THE PROBLEM: Every line of the listing should be transcribed exactly, with nothing left out.

RECORD SET:
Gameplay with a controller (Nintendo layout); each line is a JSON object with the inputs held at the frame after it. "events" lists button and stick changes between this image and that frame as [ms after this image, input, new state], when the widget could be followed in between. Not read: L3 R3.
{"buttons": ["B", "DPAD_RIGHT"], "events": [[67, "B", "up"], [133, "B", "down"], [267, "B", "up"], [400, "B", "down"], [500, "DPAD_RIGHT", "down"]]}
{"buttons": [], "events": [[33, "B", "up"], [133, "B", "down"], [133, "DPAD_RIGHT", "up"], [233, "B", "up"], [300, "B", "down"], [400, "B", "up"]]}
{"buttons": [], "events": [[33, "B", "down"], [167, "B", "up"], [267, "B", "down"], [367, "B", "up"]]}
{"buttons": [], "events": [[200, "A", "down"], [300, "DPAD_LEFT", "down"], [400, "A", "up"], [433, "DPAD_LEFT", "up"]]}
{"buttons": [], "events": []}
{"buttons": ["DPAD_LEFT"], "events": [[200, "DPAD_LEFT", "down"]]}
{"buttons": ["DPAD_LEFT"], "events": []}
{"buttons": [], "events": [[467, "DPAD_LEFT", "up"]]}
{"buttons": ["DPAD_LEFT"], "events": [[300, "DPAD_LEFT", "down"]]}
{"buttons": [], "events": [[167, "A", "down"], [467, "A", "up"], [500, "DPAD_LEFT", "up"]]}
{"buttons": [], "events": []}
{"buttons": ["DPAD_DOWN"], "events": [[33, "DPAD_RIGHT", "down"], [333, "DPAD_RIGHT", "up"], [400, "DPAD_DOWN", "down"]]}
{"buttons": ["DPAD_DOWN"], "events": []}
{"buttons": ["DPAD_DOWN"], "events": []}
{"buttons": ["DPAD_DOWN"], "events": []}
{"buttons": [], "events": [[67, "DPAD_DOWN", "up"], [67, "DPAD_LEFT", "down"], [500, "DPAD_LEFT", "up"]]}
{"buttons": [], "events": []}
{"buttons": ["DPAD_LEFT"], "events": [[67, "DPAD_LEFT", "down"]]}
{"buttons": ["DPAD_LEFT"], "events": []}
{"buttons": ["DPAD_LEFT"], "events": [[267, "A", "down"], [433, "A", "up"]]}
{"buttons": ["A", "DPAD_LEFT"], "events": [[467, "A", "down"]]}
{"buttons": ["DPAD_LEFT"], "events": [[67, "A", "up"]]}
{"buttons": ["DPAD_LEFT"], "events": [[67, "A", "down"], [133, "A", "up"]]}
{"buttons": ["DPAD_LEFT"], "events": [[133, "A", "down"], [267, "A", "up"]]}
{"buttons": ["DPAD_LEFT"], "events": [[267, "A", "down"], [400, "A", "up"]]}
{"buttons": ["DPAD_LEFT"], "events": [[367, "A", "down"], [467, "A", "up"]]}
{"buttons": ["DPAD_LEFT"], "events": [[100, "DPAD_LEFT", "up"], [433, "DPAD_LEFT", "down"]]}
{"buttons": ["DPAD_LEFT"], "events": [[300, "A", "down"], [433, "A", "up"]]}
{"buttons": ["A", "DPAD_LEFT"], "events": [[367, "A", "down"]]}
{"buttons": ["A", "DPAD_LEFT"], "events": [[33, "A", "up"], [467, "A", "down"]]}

RESULT OF THIS EXERCISE:
Gameplay with a controller (Nintendo layout); each line is a JSON object with the inputs held at the frame after it. "events" lists button and stick changes between this image and that frame as [ms after this image, input, new state], when the widget could be followed in between. Not read: L3 R3.
{"buttons": ["B", "DPAD_RIGHT"], "events": [[67, "B", "up"], [133, "B", "down"], [267, "B", "up"], [400, "B", "down"], [500, "DPAD_RIGHT", "down"]]}
{"buttons": [], "events": [[33, "B", "up"], [133, "B", "down"], [133, "DPAD_RIGHT", "up"], [233, "B", "up"], [300, "B", "down"], [400, "B", "up"]]}
{"buttons": [], "events": [[33, "B", "down"], [167, "B", "up"], [267, "B", "down"], [367, "B", "up"]]}
{"buttons": [], "events": [[200, "A", "down"], [300, "DPAD_LEFT", "down"], [400, "A", "up"], [433, "DPAD_LEFT", "up"]]}
{"buttons": [], "events": []}
{"buttons": ["DPAD_LEFT"], "events": [[200, "DPAD_LEFT", "down"]]}
{"buttons": ["DPAD_LEFT"], "events": []}
{"buttons": [], "events": [[467, "DPAD_LEFT", "up"]]}
{"buttons": ["DPAD_LEFT"], "events": [[300, "DPAD_LEFT", "down"]]}
{"buttons": [], "events": [[167, "A", "down"], [467, "A", "up"], [500, "DPAD_LEFT", "up"]]}
{"buttons": [], "events": []}
{"buttons": ["DPAD_DOWN"], "events": [[33, "DPAD_RIGHT", "down"], [333, "DPAD_RIGHT", "up"], [400, "DPAD_DOWN", "down"]]}
{"buttons": ["DPAD_DOWN"], "events": []}
{"buttons": ["DPAD_DOWN"], "events": []}
{"buttons": ["DPAD_DOWN"], "events": []}
{"buttons": [], "events": [[67, "DPAD_DOWN", "up"], [67, "DPAD_LEFT", "down"], [500, "DPAD_LEFT", "up"]]}
{"buttons": [], "events": []}
{"buttons": ["DPAD_LEFT"], "events": [[67, "DPAD_LEFT", "down"]]}
{"buttons": ["DPAD_LEFT"], "events": []}
{"buttons": ["DPAD_LEFT"], "events": [[267, "A", "down"], [433, "A", "up"]]}
{"buttons": ["A", "DPAD_LEFT"], "events": [[467, "A", "down"]]}
{"buttons": ["DPAD_LEFT"], "events": [[67, "A", "up"]]}
{"buttons": ["DPAD_LEFT"], "events": [[67, "A", "down"], [133, "A", "up"]]}
{"buttons": ["DPAD_LEFT"], "events": [[133, "A", "down"], [267, "A", "up"]]}
{"buttons": ["DPAD_LEFT"], "events": [[267, "A", "down"], [400, "A", "up"]]}
{"buttons": ["DPAD_LEFT"], "events": [[367, "A", "down"], [467, "A", "up"]]}
{"buttons": ["DPAD_LEFT"], "events": [[100, "DPAD_LEFT", "up"], [433, "DPAD_LEFT", "down"]]}
{"buttons": ["DPAD_LEFT"], "events": [[300, "A", "down"], [433, "A", "up"]]}
{"buttons": ["A", "DPAD_LEFT"], "events": [[367, "A", "down"]]}
{"buttons": ["A", "DPAD_LEFT"], "events": [[33, "A", "up"], [467, "A", "down"]]}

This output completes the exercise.